読書感想「流れ星が消えないうちに」・・・

流れ星が消えないうちに (新潮文庫)

流れ星が消えないうちに (新潮文庫)


個人的ラノベランキング1位の作家:橋本紡が2年前に書いた恋愛小説を文庫化した作品です。
新潮文庫100選に選ばれていて、どんな感じなのかと前々から思ってたので読んでみました。


まあ、内容は後にして解説の部分でこんなことが書いてありました。
「橋本さんはずっと「歩き出す瞬間」を描き続けている作家だと、僕は思うのだ。
歩きつづける途中の姿ではない。
いったん立ち止まってしまい、時には打ちひしがれて倒れこんでしまいながらも、立ち上がって、前を向いて、再び歩き出す、その一歩を踏み出す瞬間を――。
言い換えれば、それは終わりと始まり、喪失と再生を描くことでもある。」


なるほどーって感じです。
確かにこれを読んだとき、なんかその後の展開がどっと頭の中に描かれる感じがしました。
よくある恋愛小説ってカップルになれた、とか最後は別れた、といった結果を最後に持ってきてハッピーエンド(ハッピーとは限らないけど)になるけど、この作者はスタートラインをクライマックスに持ってくる。
その結果はその読者それぞれに委ねられることになる。
この最後まで説明するようなミステリー小説的展開じゃないのが非常に面白い。
半分の月がのぼる空」の時もこの手法は該当すると思う。
クライマックス後、どれだけの時を一緒に過ごせたかはわからないけど、それを信じて未来を生きる二人がなんともいえない作品です(ネタバレ?)。
あとサッカーや野球ネタの話がちょくちょくあり、それも面白かった。
(ミランカフーとか、FC東京の石川とか、オリックスの清原とか、リトル松井とか)


この作品を漫画で例えるならば、「イエスタデイをうたって」のリクオ・シナコ・シナコの幼馴染の三角関係かなと思います。


死んだ人を忘れることは出来ない。

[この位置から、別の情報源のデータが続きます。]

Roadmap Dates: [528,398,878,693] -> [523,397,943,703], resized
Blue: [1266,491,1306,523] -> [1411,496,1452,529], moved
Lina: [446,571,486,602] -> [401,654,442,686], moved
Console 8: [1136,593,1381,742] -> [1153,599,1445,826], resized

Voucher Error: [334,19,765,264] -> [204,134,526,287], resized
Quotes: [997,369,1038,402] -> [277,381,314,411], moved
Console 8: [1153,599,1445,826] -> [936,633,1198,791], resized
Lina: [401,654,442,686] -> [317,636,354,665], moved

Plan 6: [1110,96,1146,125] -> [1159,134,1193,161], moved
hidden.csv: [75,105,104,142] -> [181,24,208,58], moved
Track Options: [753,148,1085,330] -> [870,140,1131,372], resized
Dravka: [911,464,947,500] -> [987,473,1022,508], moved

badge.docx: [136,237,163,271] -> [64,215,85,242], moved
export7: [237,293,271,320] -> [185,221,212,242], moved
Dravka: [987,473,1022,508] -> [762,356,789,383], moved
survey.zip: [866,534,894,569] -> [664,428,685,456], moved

大切な人ならなおさら。
この違いとしては亡くなった人はそのとき女性と手をつないでなくなっていたということ。
でも、彼(加持)がそんなことをするとは思えない彼女(奈緒子)は2年たった今でも彼とそのとき近くにいた彼女のことが忘れられないでいた。
その後付き合っている彼氏(巧)は加持の親友。
そんな巧みは・・・
という感じにまあいわゆる三角関係。
こてこてのべたべたな恋愛小説なんだけど、読んでいくうちに引き込まれていく三人それぞれの視点と関係性。
そして同時に進行していく奈緒子の家族での事件。
最後に奈緒子が歩んでいく道とは・・・
半月が面白いと思った方はぜひこちらも読んでみる事をすすめますね。
話の奥の核の部分で二つの作品が繋がり、感動できると思います。
個人的に加持が奈緒子に告白するシーンは反則過ぎる!!
あれでOKしない女性はいないぜ!!
あと、奈緒子のお父さんのキャラがいい。
少女マンガを読み漁る51歳って・・・


ただ、自分に恋愛小説は合わないなぁ。
なんかもう木っ恥ずかしくなっちまうぜ。


お気に入りの台詞
「人間ってさ、川嶋が言うように、誰かに頼らないと生きられないんだよな。俺もちゃんとわかってたんだ、そういうの。
 だけど、ひとりで生きられるようにならなきゃいけないとも思ってる。
 でないと、結局、ただもたれ合うだけになっちまうだろう。それじゃ駄目なんだ。
 ちゃんとひとりで立てる人間同士が、それをわかった上でもたれ合うからこそ、意味が生まれるんだ」


「立っている場所を変えることによって、見えるものが違ってくる。そういうのが本当に大切なことだって、ようやく気付いたんだ」


「・・・
 玄関というのは、人が入ってくるところだって。そして人が出ていくところだって。
 それね、わたし、ずっと考えてたんだ。
 つまり玄関は人がとどまるところじゃないんだよね。
 ここに来た人は、出ていくか、入ってくるか、そのどちらかなんだよ」


「男の恋は名前をつけて保存 女の恋は上書き保存」


今日の独り言
「ちょっと星について興味を持ってきたですよ。」